Firmiamo questa lettera per chiedere a noi stessi e a coloro che credono che la dignità e la parola devono sollevarsi per fermare il massacro che si sta profilando; per chiamare a raccolta coloro che sono d'accordo con l'attuale governo, ad aprire i loro cuori alle ingiustizie che stanno sommergendo il presente di questo Paese, aldilà delle loro affinità o simpatie politiche; affinché possiamo riconoscerci nella necessità di agire con l'obiettivo comune di fermare questa atrocità.

 

Firmiamo questa lettera perché vediamo l'urgenza di porre fine alla violenza paramilitare in Chiapas. Perché non farlo significa lasciare che il Messico sprofondi ancora di più in questa guerra infinita che lo sta distruggendo.

Chiediamo giustizia per Jorge López Santiz.

Chiediamo lo scioglimento assoluto dell'ORCAO.

Chiediamo un'indagine approfondita sul governo di Rutilio Escandón.

Chiediamo che il silenzio di López Obrador cessi di essere complice della violenza in Chiapas.

 

Facendo nostre le richieste presentate dal Congresso Nazionale Indigeno, chiediamo:

 

1. Che sia garantita la salute del compagno Jorge e che gli sia prestata tutta l'attenzione necessaria per il tempo necessario.

2. Che si fermi l'attacco armato contro la comunità "Moisés y Gandhi" e che si rispetti il suo territorio autonomo.

3. Che gli autori materiali e intellettuali di questi attacchi paramilitari siano puniti.

4. Che vengano smantellati i gruppi armati attraverso i quali la guerra contro le comunità

zapatiste è attiva e in crescita.

 

Chiediamo inoltre l'immediata liberazione di Manuel Gómez, base d'appoggio dell'EZLN, di cui non abbiamo dimenticato l'ingiusta detenzione.

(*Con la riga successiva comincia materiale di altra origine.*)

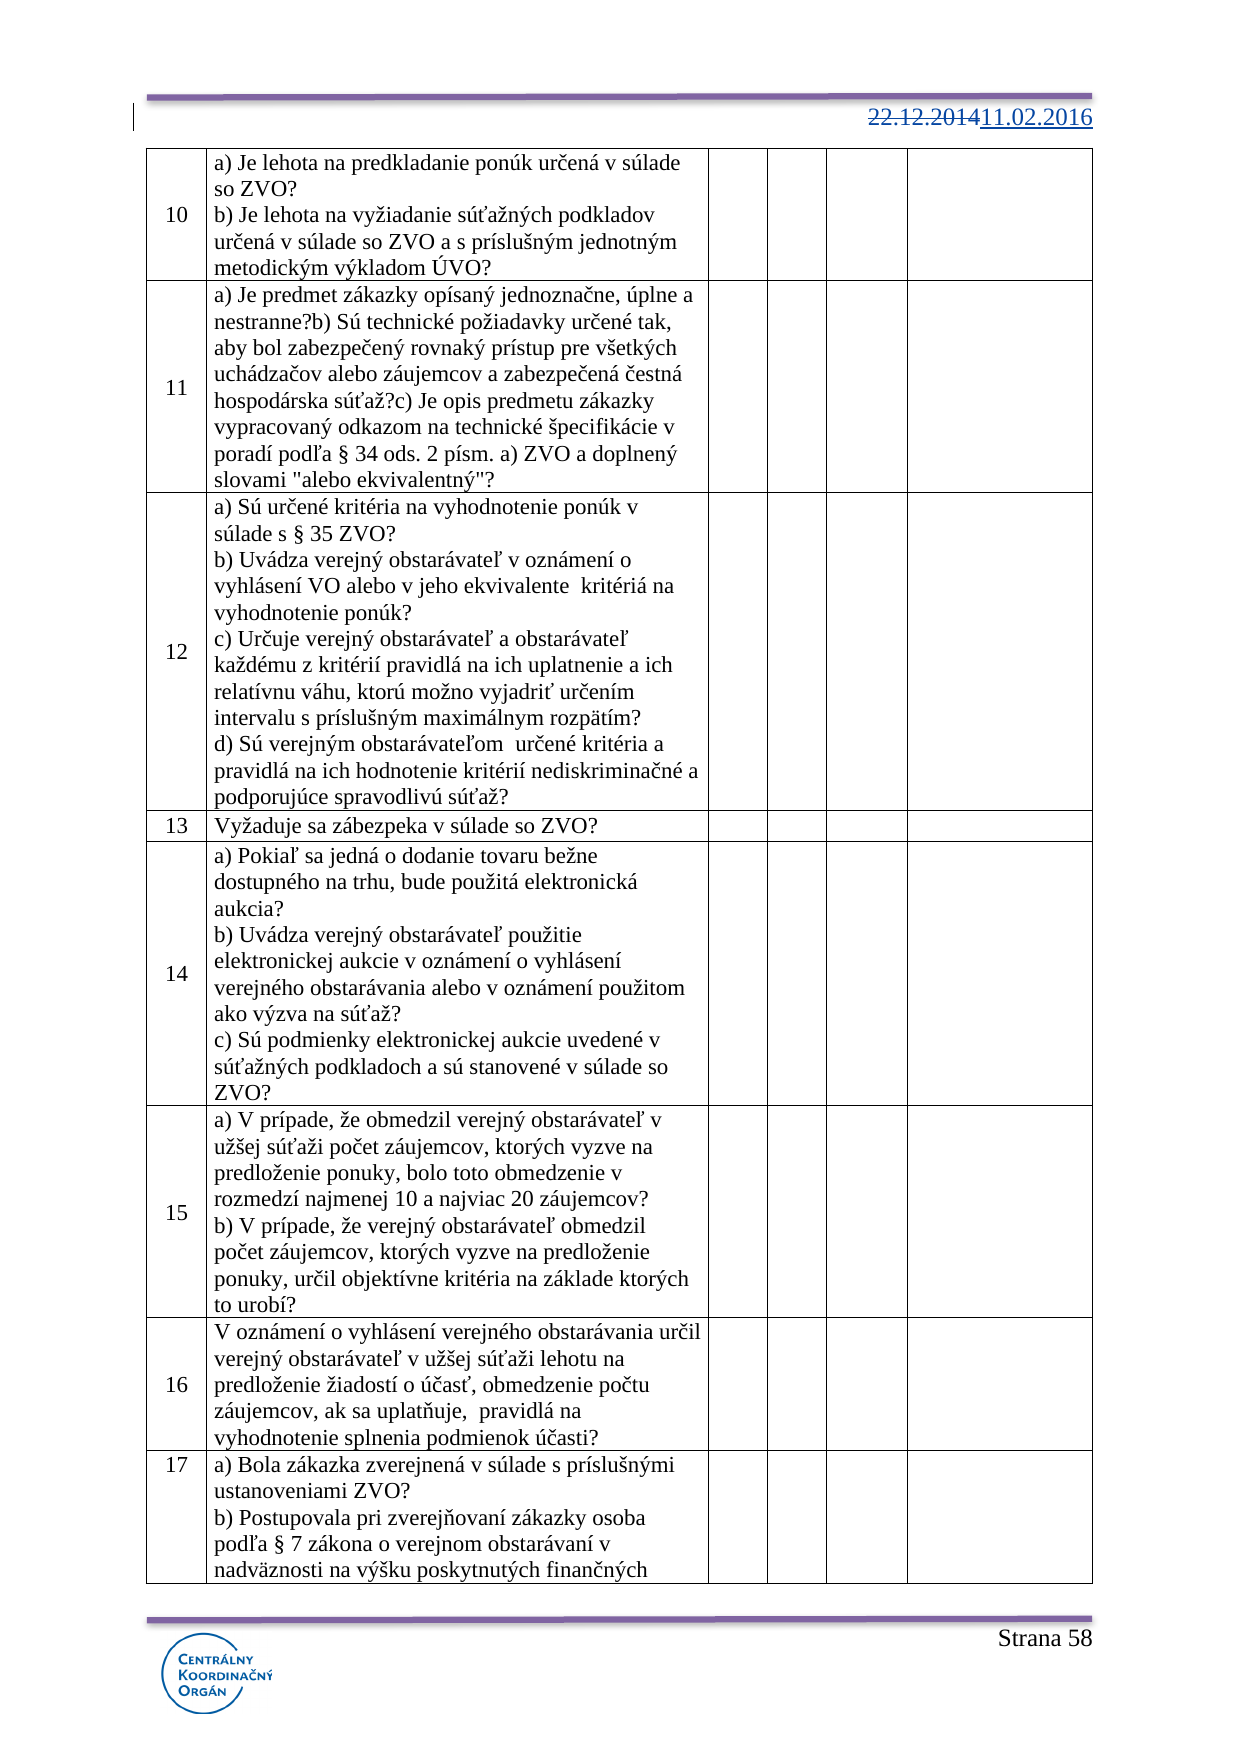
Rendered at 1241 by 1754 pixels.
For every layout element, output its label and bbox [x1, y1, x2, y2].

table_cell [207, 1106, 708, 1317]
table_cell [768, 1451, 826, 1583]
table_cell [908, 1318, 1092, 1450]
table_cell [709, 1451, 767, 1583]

Con il CNI, avvertiamo che la guerra che hanno dichiarato contro i popoli originari, custodi della Madre Terra, ci obbliga ad agire in modo organizzato per fermare la crescente violenza e per ristabilire il nostro legame e la nostra cura per la Vita. Invitiamo a manifestare nelle strade, nelle ambasciate e nei consolati, nei centri di studio e nei luoghi di lavoro, nelle reti sociali; dovunque sia possibile e imprescindibile, contro la violenza militare, paramilitare e del crimine organizzato e in difesa della Vita.

 

Ci invitiamo e vi invitiamo a unire le forze per tessere una giornata di azioni dislocate dal 27

maggio al 10 giugno con una azione coordinata nazionale e internazionale il giorno 8 giugno.

 

Che si fermi la guerra contro i popoli zapatisti.